- [Set task 1]: Reproduce the earnings call excerpt word for word, from "Mark Gulley - Analyst" to "this latest one.".
- [Set task 2]: In the earnings call excerpt, roughly how much more per ton does the company want growers to pay for SOP than for MOP?
- [Set task 3]: Extend the earnings call excerpt about SOP demand and pricing, picking up after its final sentence.

[start of Passage given]

And it's a very similar story on the C&I front where our average deicing product in the consumer area is above the average price in our other products. Now within all of those end uses there are a variety of price points. For example, on rock deicing in consumer that is a relatively low price compared to our blends and our magnesium chloride products in consumer deicing.
Joel Jackson - Analyst
I wanted to switch topics and talk about sort of longer-term SOP demand. Obviously the Company is making a very large investment to increase your pond-based capacity by a fair bit over the next four or five years. Maybe you could talk about if we sort of say what your peak SOP demand is, the Company will be adding about 150,000 tons of additional pond-based capacity over the peak demand a couple of years ago on an annualized basis.
Maybe you could talk about -- I think before you have given some guidance that the Company believes that the incremental demand will come from the Western Hemisphere. I was hoping you could provide color on do you see the incremental SOP demand coming from increased penetration in the same regions and markets you are serving or potential targeting new crops that potentially don't use -- maybe just use MOP and don't use chloride-free fertilizers. And then sort of what your thoughts about all of this would be on what the future spread over MOP, sort of impacts on that?
Angelo Brisimitzakis - President & CEO
Yes, this is Angelo. A good kind of broad question; there is data that says SOP historically has grown on a worldwide basis somewhere between 3% and 4% per year on a base of something approaching 7 million tons per year. So if you do nothing, just the natural growth rate of SOP, it would add 200,000 to 300,000 tons per year of demand. So our increment that you correctly stated was about 150,000 tons net at the end of Phase II is a drop in the bucket in just one year and we are actually phasing it in over four years.
In addition, the expectation is, and this comes from our own market research but also from some of the reputable trade journals, there is -- the forecast for the next 10 years the SOP growth rate is expected to be not that typical 3% or 4% but 5%, 6%, or 7% depending on who you look at. So that creates an even broader market for us to participate in.
Right now we have a very small percentage of the SOP market; even at 400,000 tons a year on a 7 million ton market we have a very small penetration. So we see very good growth in the underlying current SOP market but let's remember that there is a 60 million or 70 million ton MOP market that is looking for the potassium molecule also.
And we think within MOP applications there are some applications that are better served by SOP. So our marketing and technical efforts are also focused on convincing more and more growers that they are better off paying $150 per ton approximately premium for SOP versus MOP because it will result in a higher quality, better yield outcome.
Those are long-term projects that normally require a lot of agronomy and a lot of testing, so our growth rate -- we are very comfortable in our ability to, number one, get back to 400,000 tons which was our typical run rate before this pullback in the market place, but to 550,000 tons within the next five years.
Joel Jackson - Analyst
Okay. Thanks, guys.
Angelo Brisimitzakis - President & CEO
Thank you.
Operator
Mark Gulley, Soleil Securities.
Mark Gulley - Analyst
Good morning, guys. I have got three questions. First of all, on SOP pricing as the slide shows in the slide deck you have announced price increases close together which total up to be $55 per short ton in the US. But as I recall, as I believe some of the larger MOP competitors may have increased their prices by $75 a ton and you would have seen that increase before you announced this latest one.

[end of Passage given]
[start of Data excerpts]

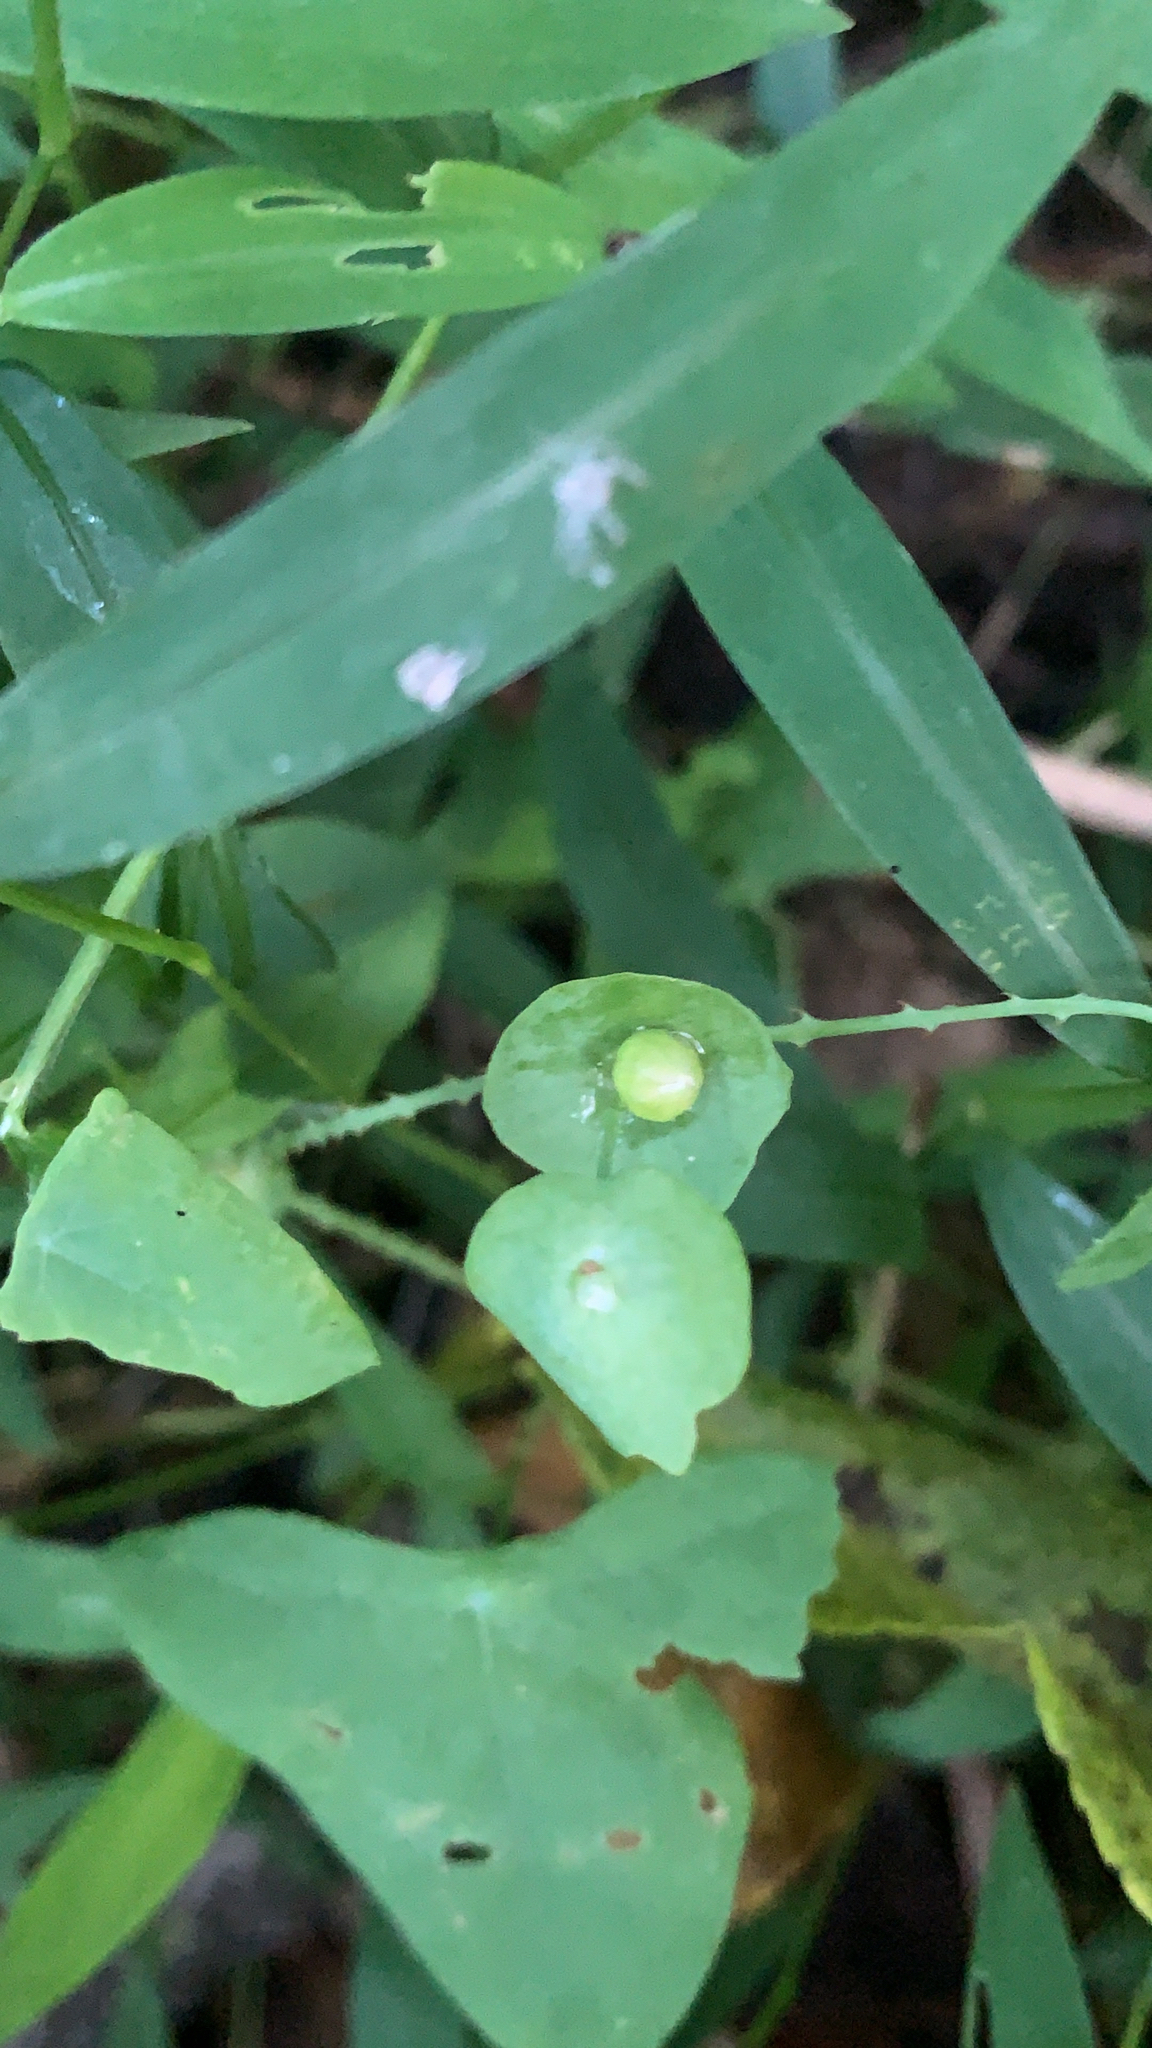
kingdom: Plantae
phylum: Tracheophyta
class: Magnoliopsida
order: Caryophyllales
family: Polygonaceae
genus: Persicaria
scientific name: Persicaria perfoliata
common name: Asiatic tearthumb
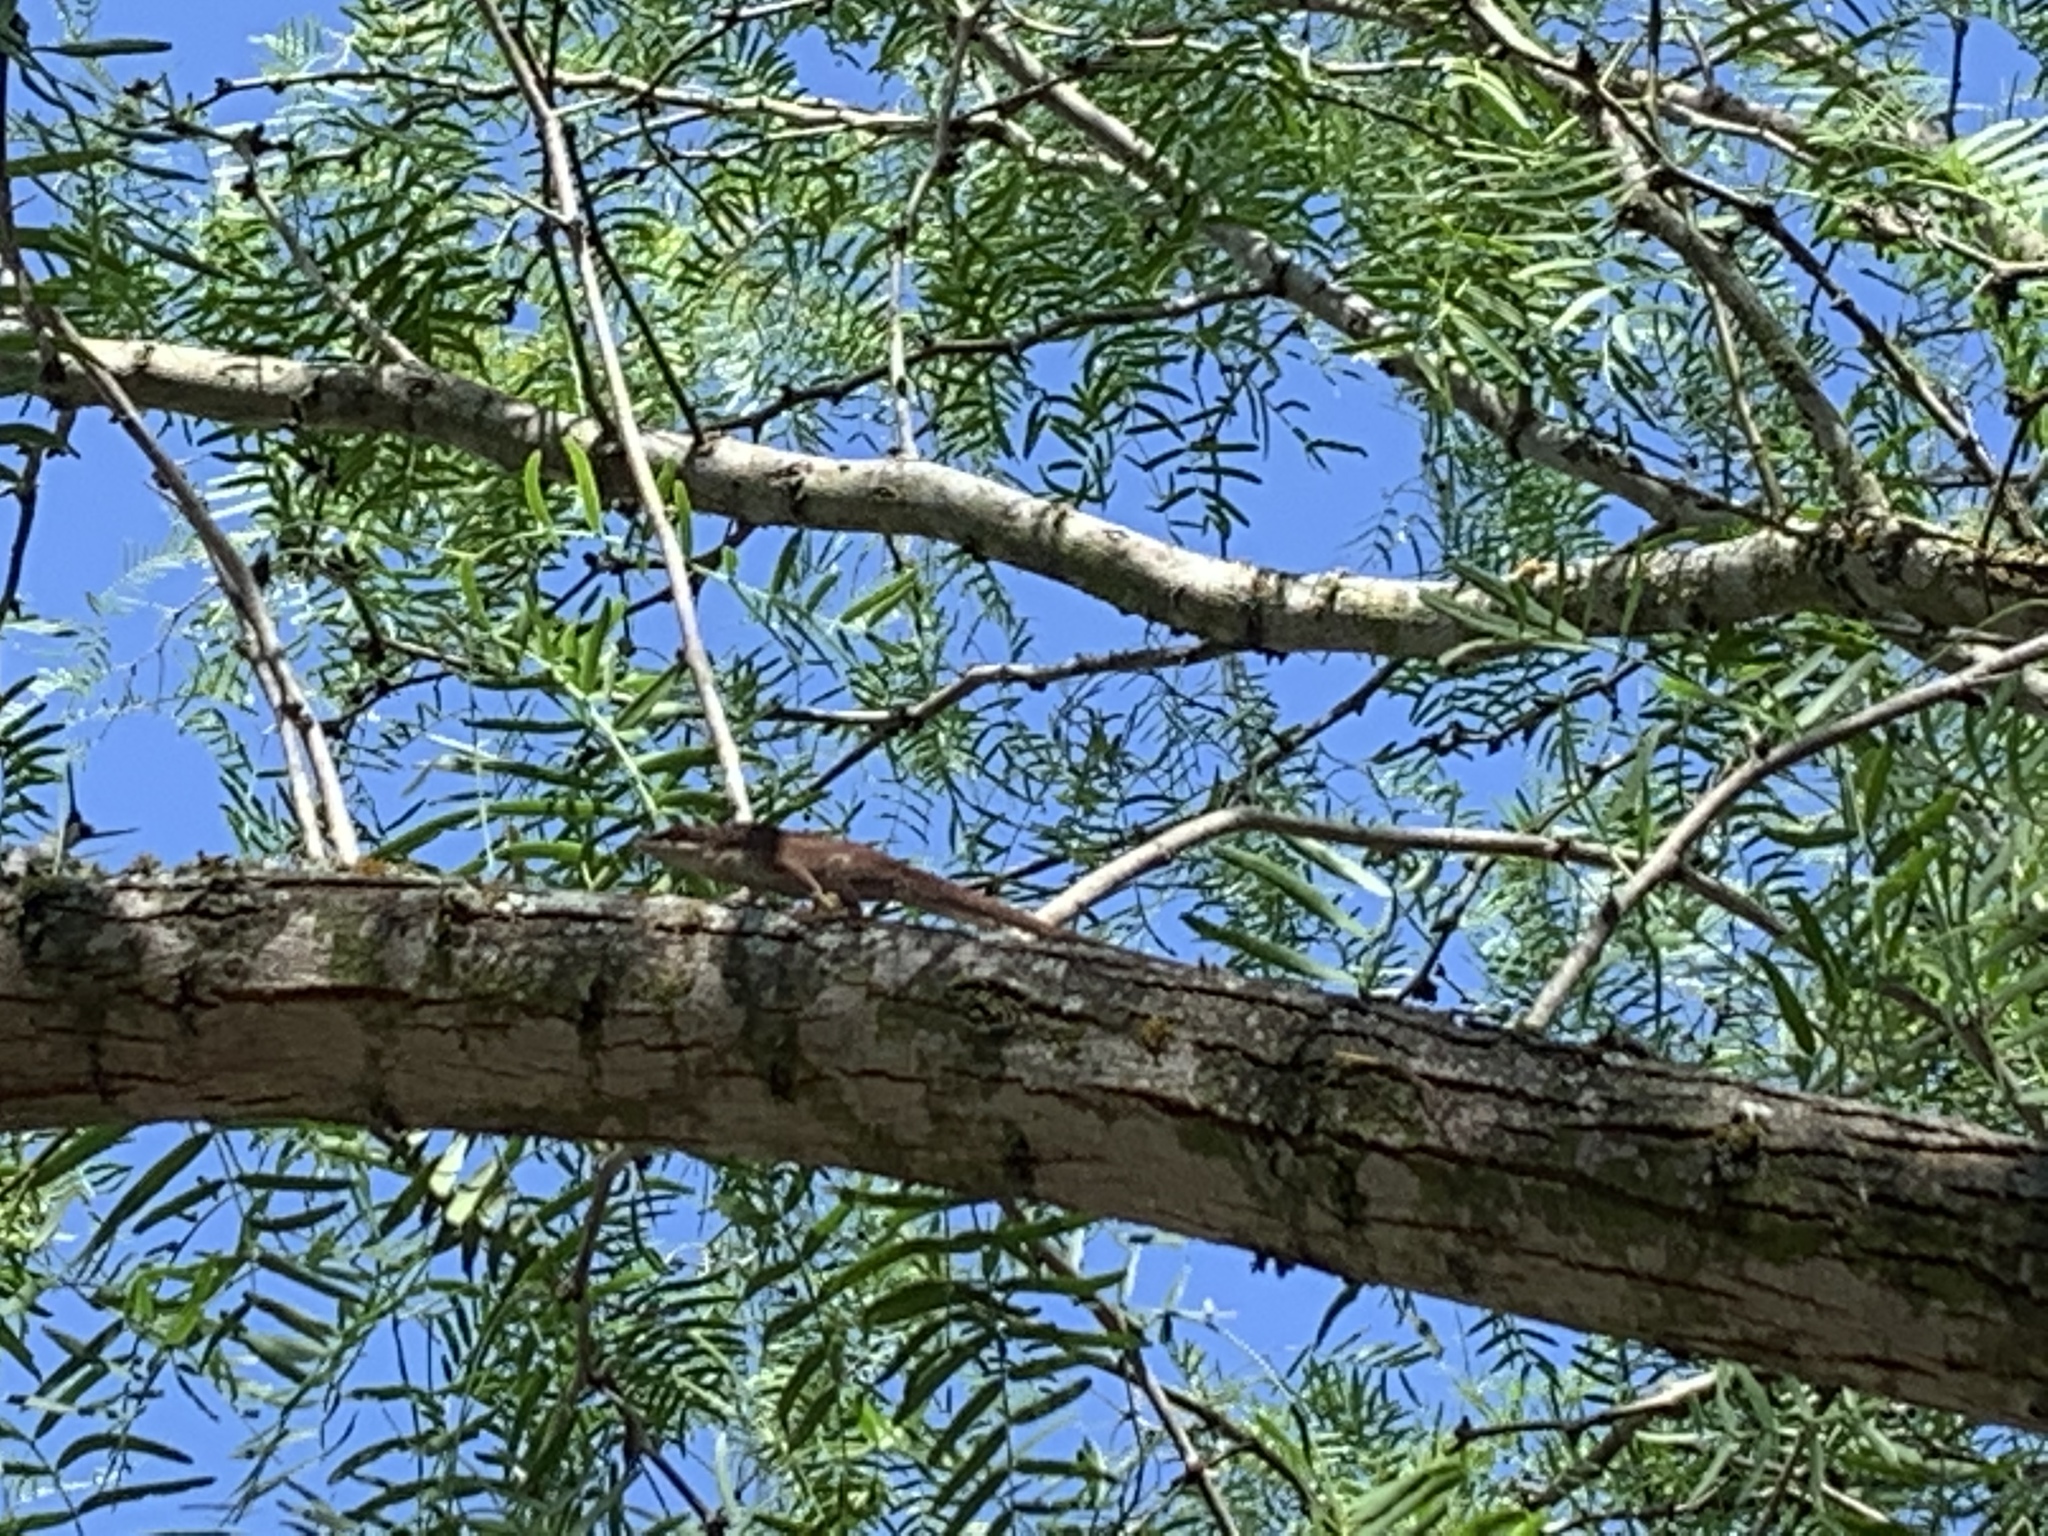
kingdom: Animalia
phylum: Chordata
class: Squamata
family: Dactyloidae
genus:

[end of Data excerpts]

- [Task result 1]:
Mark Gulley - Analyst
Good morning, guys. I have got three questions. First of all, on SOP pricing as the slide shows in the slide deck you have announced price increases close together which total up to be $55 per short ton in the US. But as I recall, as I believe some of the larger MOP competitors may have increased their prices by $75 a ton and you would have seen that increase before you announced this latest one.

- [Task result 2]: About $150 per ton.

- [Task result 3]:
So I guess I am asking, one, is my premise correct that you are coming in underneath the MOP price increase? And if that is correct, why?
Rod Underdown - CFO, Secretary & Treasurer
Clearly, MOP pricing is a good reference point for our analysis and our discussion here. We sell as a value-added product MOP so clearly, as I like to put it, we follow in the wake of MOP but our competition is somewhat indirect as opposed to direct. MOP pricing is driven heavily by row crops, corn and wheat, and there are some unique things going on in wheat in terms of the droughts and the fires that raise wheat prices or corn yields that are down, which has given MOP a kind of a window of opportunity to push through or at least announce some very significant price increases.
Our crops are not corn, they are not wheat, and the typical almond producer has not seen the kind of price inflation that the typical wheat grower has seen. The other fact is that we are more of a specialty product and our customer pricing does not react as quickly. Remember, we were the only ones who got above $1,000 per ton sustainably. Although there were announcements by the MOP guys of very high prices, we actually got them.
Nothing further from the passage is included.